Putin orders ceasefire in Ukraine to mark Orthodox Christmas
- Russian President Vladimir Putin has ordered a one-and-a-half-day ceasefire in Ukraine to mark Orthodox Christmas, according to a statement issued by the Kremlin.
Moscow, 5 January 2023 (dpa/MIA) – Russian President Vladimir Putin has ordered a one-and-a-half-day ceasefire in Ukraine to mark Orthodox Christmas, according to a statement issued by the Kremlin.
Putin instructed the Russian Defence Ministry to halt hostilities in the neighbouring country from midday on Friday until Sunday night, according to the statement.
Earlier on Thursday, Kiev rejected a call by Kirill, the patriarch of the Russian Orthodox Church, for a ceasefire during this period.
“It’s a cynical trap and an element of propaganda,” presidential advisor Mykhailo Podolyak wrote on Thursday on Twitter.
The Russian Orthodox Church acts as a “war propagandist,” he said. Podolyak accused the Moscow patriarch of calling for the genocide of Ukrainians.
Kirill called on both sides to hold a ceasefire in what he referred to as an “internal conflict.”
According to the Orthodox Church calendar followed in Ukraine and Russia, Friday is Christmas Eve and Saturday is Christmas Day.
The appeal was the first by Kirill for a halt to hostilities since the Russian invasion on February 24.
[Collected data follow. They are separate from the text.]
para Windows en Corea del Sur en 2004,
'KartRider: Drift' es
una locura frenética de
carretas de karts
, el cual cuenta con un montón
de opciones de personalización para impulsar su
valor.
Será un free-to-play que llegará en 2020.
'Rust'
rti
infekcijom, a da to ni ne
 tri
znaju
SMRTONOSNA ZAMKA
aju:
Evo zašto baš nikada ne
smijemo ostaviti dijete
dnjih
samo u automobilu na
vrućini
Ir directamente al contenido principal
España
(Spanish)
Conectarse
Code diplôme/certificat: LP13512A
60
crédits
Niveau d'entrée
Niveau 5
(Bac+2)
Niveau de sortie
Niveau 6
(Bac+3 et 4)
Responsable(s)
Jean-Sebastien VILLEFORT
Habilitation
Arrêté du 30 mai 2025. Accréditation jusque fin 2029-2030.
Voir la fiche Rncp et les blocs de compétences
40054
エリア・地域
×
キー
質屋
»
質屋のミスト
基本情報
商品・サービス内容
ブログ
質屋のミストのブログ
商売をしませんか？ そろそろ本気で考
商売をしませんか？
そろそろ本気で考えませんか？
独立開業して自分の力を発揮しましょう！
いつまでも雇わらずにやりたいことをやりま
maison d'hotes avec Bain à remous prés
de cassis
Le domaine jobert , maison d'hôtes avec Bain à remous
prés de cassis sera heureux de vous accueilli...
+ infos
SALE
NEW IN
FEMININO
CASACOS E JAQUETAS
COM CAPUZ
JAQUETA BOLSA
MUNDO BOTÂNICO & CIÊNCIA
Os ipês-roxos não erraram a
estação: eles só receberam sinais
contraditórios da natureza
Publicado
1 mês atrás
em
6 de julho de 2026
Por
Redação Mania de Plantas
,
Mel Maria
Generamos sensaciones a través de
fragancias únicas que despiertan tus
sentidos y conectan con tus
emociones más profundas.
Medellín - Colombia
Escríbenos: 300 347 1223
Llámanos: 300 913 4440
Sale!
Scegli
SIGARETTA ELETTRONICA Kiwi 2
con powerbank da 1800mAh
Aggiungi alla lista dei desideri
The patriarch has in the past backed the invasion as a campaign against evil, pledging absolution to Russian soldiers and saying that if they fell in the conflict their sins would be washed away.
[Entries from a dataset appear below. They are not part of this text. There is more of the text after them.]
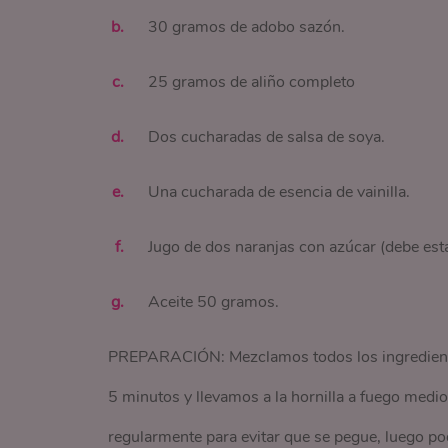
30 gramos de adobo sazón.
25 gramos de aliño completo
Dos cucharadas de salsa de soya.
Una cucharada de esencia de vainilla.
Jugo de dos naranjas con azúcar (debe esta
Aceite 50 gramos.
PREPARACIÓN: Mezclamos todos los ingrediente
5 minutos y llevamos a la hornilla a fuego medi
regularmente para evitar que se pegue, luego po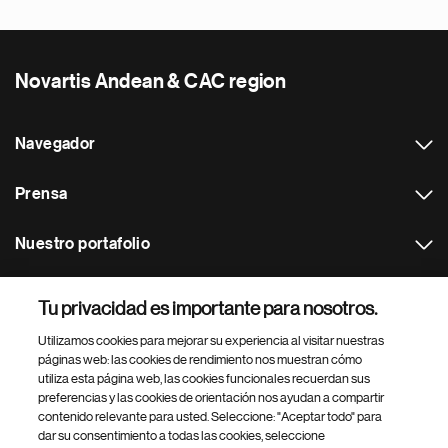
Novartis Andean & CAC region
Navegador
Prensa
Nuestro portafolio
Otras webs
Tu privacidad es importante para nosotros.
Utilizamos cookies para mejorar su experiencia al visitar nuestras
Footer Site Search
páginas web: las cookies de rendimiento nos muestran cómo
utiliza esta página web, las cookies funcionales recuerdan sus
preferencias y las cookies de orientación nos ayudan a compartir
contenido relevante para usted. Seleccione: "Aceptar todo" para
dar su consentimiento a todas las cookies, seleccione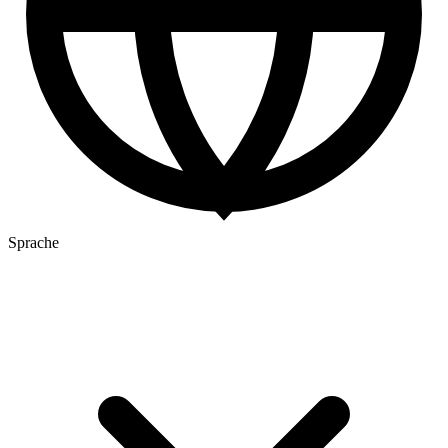
Sprache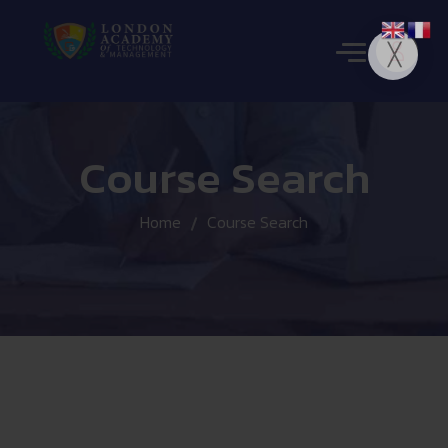
Course Search
Home
Course Search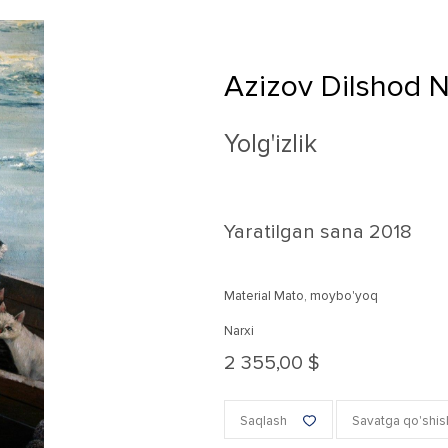
Azizov Dilshod N
Yolg'izlik
Yaratilgan sana
2018
Material Mato, moybo'yoq
Narxi
2 355,00 $
Saqlash
Savatga qo'shis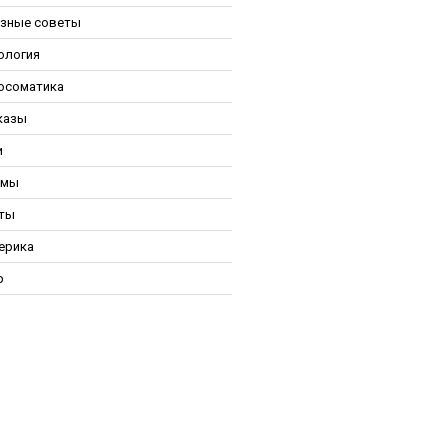
зные советы
ология
осоматика
казы
и
ьмы
ты
ерика
р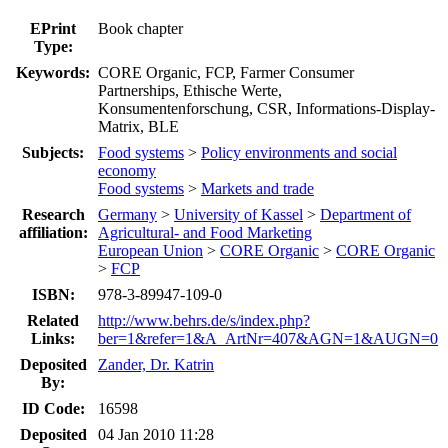
EPrint
Book chapter
Type:
Keywords:
CORE Organic, FCP, Farmer Consumer
Partnerships, Ethische Werte,
Konsumentenforschung, CSR, Informations-Display-
Matrix, BLE
Subjects:
Food systems
>
Policy environments and social
economy
Food systems
>
Markets and trade
Research
Germany
>
University of Kassel
>
Department of
affiliation:
Agricultural- and Food Marketing
European Union
>
CORE Organic
>
CORE Organic
>
FCP
ISBN:
978-3-89947-109-0
Related
http://www.behrs.de/s/index.php?
Links:
ber=1&refer=1&A_ArtNr=407&AGN=1&AUGN=0
Deposited
Zander, Dr. Katrin
By:
ID Code:
16598
Deposited
04 Jan 2010 11:28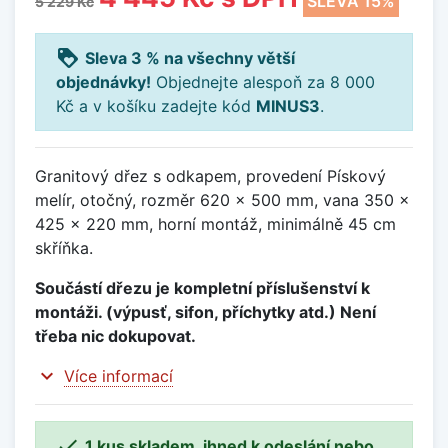
SLEVA 15%
5 229 Kč
loyalty
Sleva 3 % na všechny větší
objednávky!
Objednejte alespoň za 8 000
Kč a v košíku zadejte kód
MINUS3
.
Granitový dřez s odkapem, provedení Pískový
melír, otočný, rozměr 620 x 500 mm, vana 350 x
425 x 220 mm, horní montáž, minimálně 45 cm
skříňka.
Součástí dřezu je kompletní příslušenství k
montáži. (výpusť, sifon, příchytky atd.) Není
třeba nic dokupovat.
expand_more
Více informací

1 kus skladem, ihned k odeslání nebo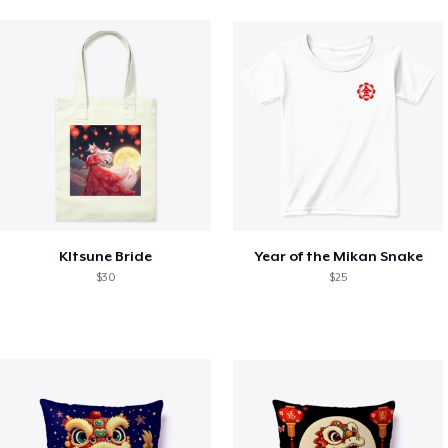
KItsune Bride
Year of the Mikan Snake
$30
$25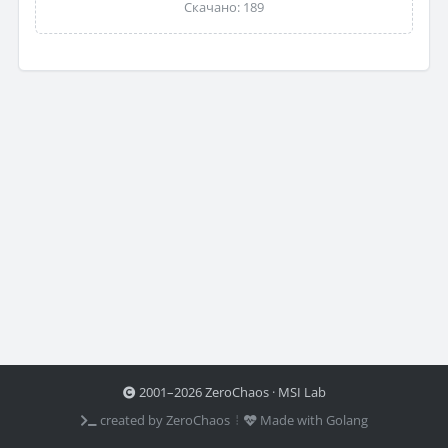
Скачано: 189
2001–2026 ZeroChaos · MSI Lab
created by ZeroChaos ⦙
Made with Golang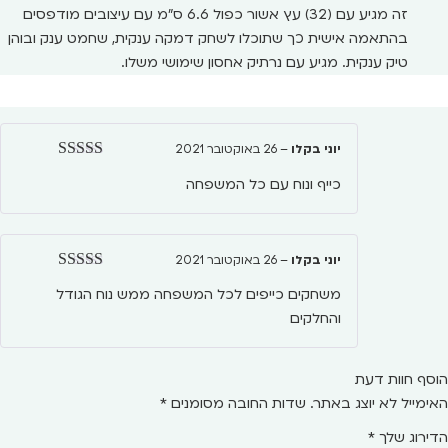
זה מגיע עם (32) עץ אשור כפול 6.6 ס"מ עם עיצובים מודפסים
בהתאמה אישית כך שתוכלו לשחק דמקה ענקית, שחמט ענק ובוהן
טיק ענקית. מגיע עם נרתיק אחסון שימושי משלו.
יוני בקלו
–
26 באוקטובר 2021
דורג
5
מתוך 5
כייף ונוח עם כל המשפחה
יוני בקלו
–
26 באוקטובר 2021
דורג
5
מתוך 5
משחקים כייפים לכל המשפחה ממש נוח הגודל
והחלקים
הוסף חוות דעת
האימייל לא יוצג באתר.
שדות החובה מסומנים
*
הדירוג שלך
*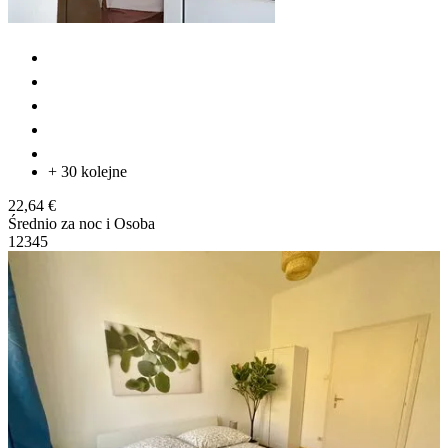
+ 30 kolejne
22,64 €
Średnio za noc i Osoba
1
2
3
4
5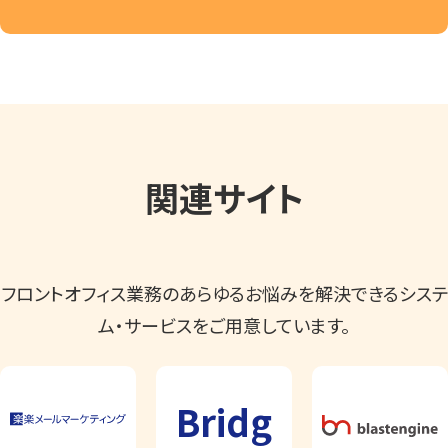
関連サイト
フロントオフィス業務のあらゆるお悩みを解決できるシステ
ム・サービスをご用意しています。
Bridg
Also on Thursday, Putin once again made recognition of Russia’s annexed territories in Ukraine a condition for negotiations with the government in Kiev.
After a telephone conversation between Putin and Turkish President Recep Tayyip Erdoğan, the Kremlin announced on Thursday: “Vladimir Putin has once again stressed Russia’s readiness for serious dialogue – on the condition that the authorities in Kiev meet the known and repeatedly made public demands and taking into account the new territorial reality.”
Putin officially annexed Ukraine’s Kherson, Donetsk, Luhansk and Zaporizhzhya regions in the autumn after a series of military setbacks for Moscow.
Moscow’s conditions for an end to the war against Ukraine also include Kiev’s recognition of Crimea, already annexed since 2014, as Russian, a “de-Nazification” and “demilitarization” of Ukraine, and its non-aligned status.
Ukraine, in turn, wants the withdrawal of Russian troops from all of its territory as a precondition for negotiations.
Meanwhile, the Ukrainian military reported that around 80 Russian soldiers were killed or injured in the occupied town of Tokmak in the southern Ukrainian region of Zaporizhzhya on Tuesday, the general staff in Kiev said.
Germany on Thursday reassured Ukraine of aid. The country will continue supply Ukraine with weapons, adapting its deliveries to the situation on the battlefield, Vice Chancellor Robert Habeck said while attending an economic conference in Oslo.
Referring to France’s decision on Wednesday to provide Kiev with armoured vehicles, Habeck added: “We will always adjust our deliveries to the needs of the battlefield.”